Outre le fait que les armes “défensives” et “offensives” sont difficiles à distinguer les unes des autres, comme même le chef du parti des Verts devrait s’en douter, sa demande constitue en fait une violation des directives du gouvernement allemand actuel en matière d’exportation d’armes, qui interdisent les exportations vers les zones de combat. Même le “manifeste” des Verts de novembre dernier déclarait : “L’exportation d’armes et de munitions vers des dictatures, des régimes qui violent les droits de l’homme et des zones de guerre est interdite”.
Au moins une partie de la direction des Verts ne veut plus entendre parler de “politique de paix”. Ils ne se soucient pas plus de cette politique que de l’exigence du parti, dans les années 1980, d’un retrait immédiat des armes nucléaires américaines stockées en Allemagne dans le cadre de “l’échange nucléaire”. Ce principe, formellement maintenu dans le programme du parti (comme appât pour quelques électeurs naïfs), selon l'”expert” du parti sur le budget de la défense Tobias Lindner, ne peut être mis en œuvre avant au moins 2030-2035. Une collègue de parti de Lindner, Ellen Uberscher, membre du conseil d’administration de la Fondation Heinrich Böll, dans son article pathétique “Partenariat transatlantique ? Allons-y !”, contrairement à son camarade de parti, plus réservé, a ouvertement déclaré : L’OTAN est “le cœur flamboyant de l’Occident”. Selon l’article, l’alliance doit être renforcée, il est nécessaire de “renforcer le rôle de l’Allemagne sans chercher à retirer les capacités nucléaires américaines de la RFA.” “Cela ne peut se faire que par le biais d’un accord ambitieux qui consacrera une chose : les pays européens de l’OTAN – avec l’Allemagne à la barre – doivent être habilités à augmenter de manière significative leurs capacités de défense. Cela soulagerait les États-Unis en Europe et leur permettrait de se concentrer sur la région Indo-Pacifique, en y défendant les intérêts des démocraties libérales. En retour, les Etats-Unis devraient réaffirmer leur engagement en faveur d’une défense commune de l’OTAN et la soutenir par la promesse d’une protection nucléaire ainsi que d’une présence militaire permanente en Europe”, rêve Uberscher.
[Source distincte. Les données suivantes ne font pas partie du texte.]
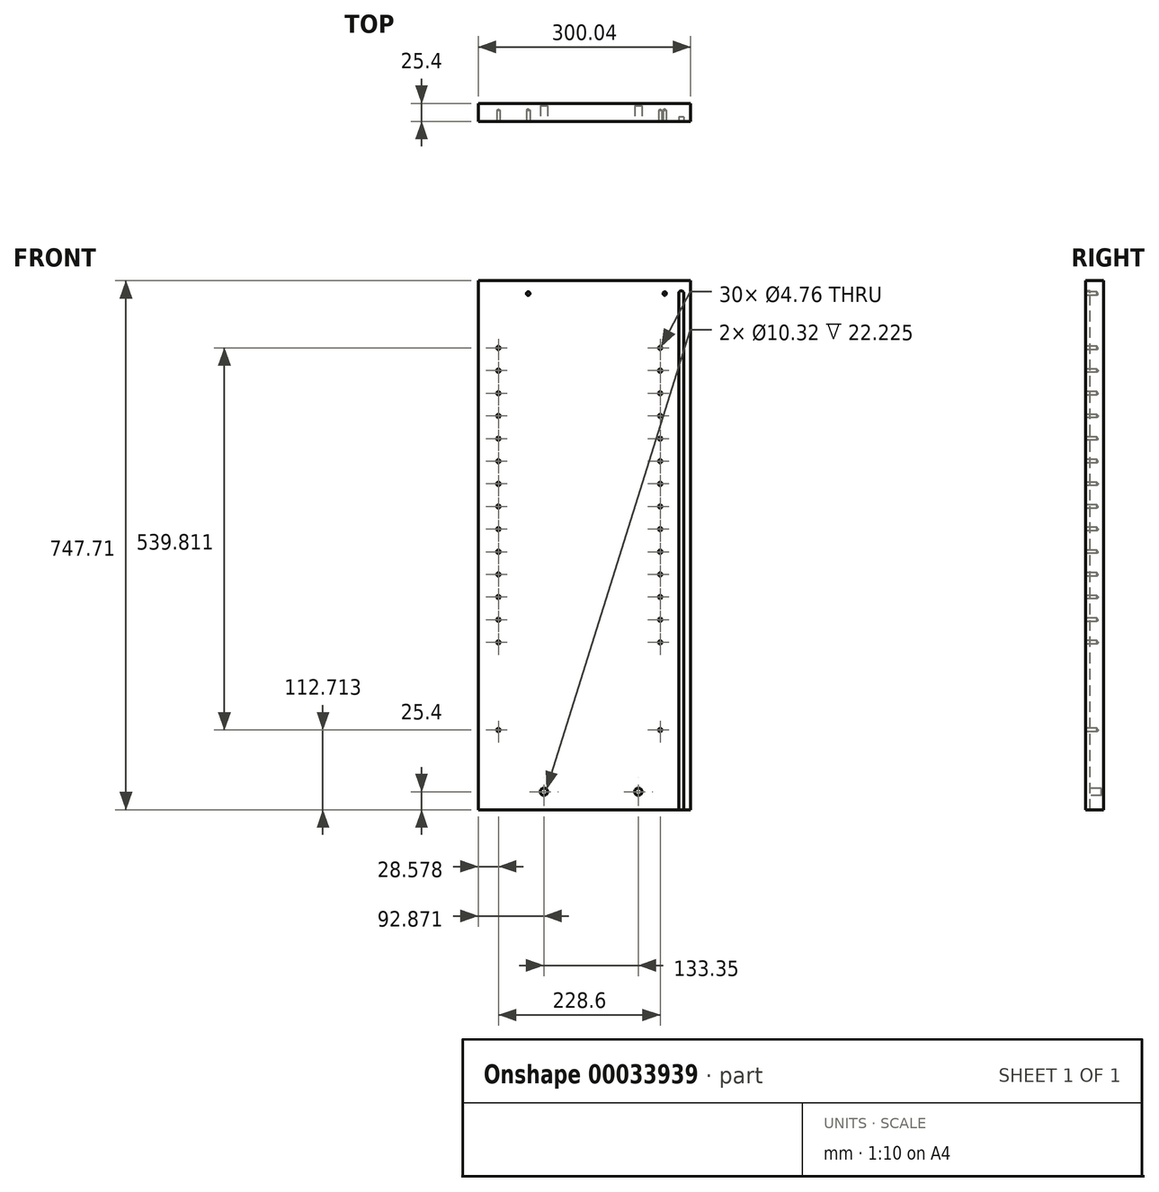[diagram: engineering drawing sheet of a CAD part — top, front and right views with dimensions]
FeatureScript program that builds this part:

Les déclarations d’Uberscher ne sont qu’un exemple parmi tant d’autres qui prouvent à quel point le parti des Verts, qui a été assemblé à partir d’organisations antisoviétiques ouest-allemandes pour affaiblir les communistes allemands, est maintenant prêt pour la guerre –il n’y a rien de surprenant au fait que les principales cibles de ces “gardiens des valeurs libérales” soient la RPC, la Russie et Cuba. L’entrée de ce parti, dont les membres et l’électorat sont principalement des fonctionnaires et des entrepreneurs aisés ayant un niveau d’éducation supérieur à la moyenne, dans le gouvernement de l’Allemagne de l’Ouest après les élections de septembre menace à la fois de saper définitivement le statut de politique étrangère partiellement neutre de l’Allemagne et d’amener de nouvelles expériences antisociales : il y a 20 ans, les Verts et leurs partenaires du SPD ont amené le système social de l’Allemagne de l’Ouest au bord du gouffre et sont devenus les principaux agents du néolibéralisme.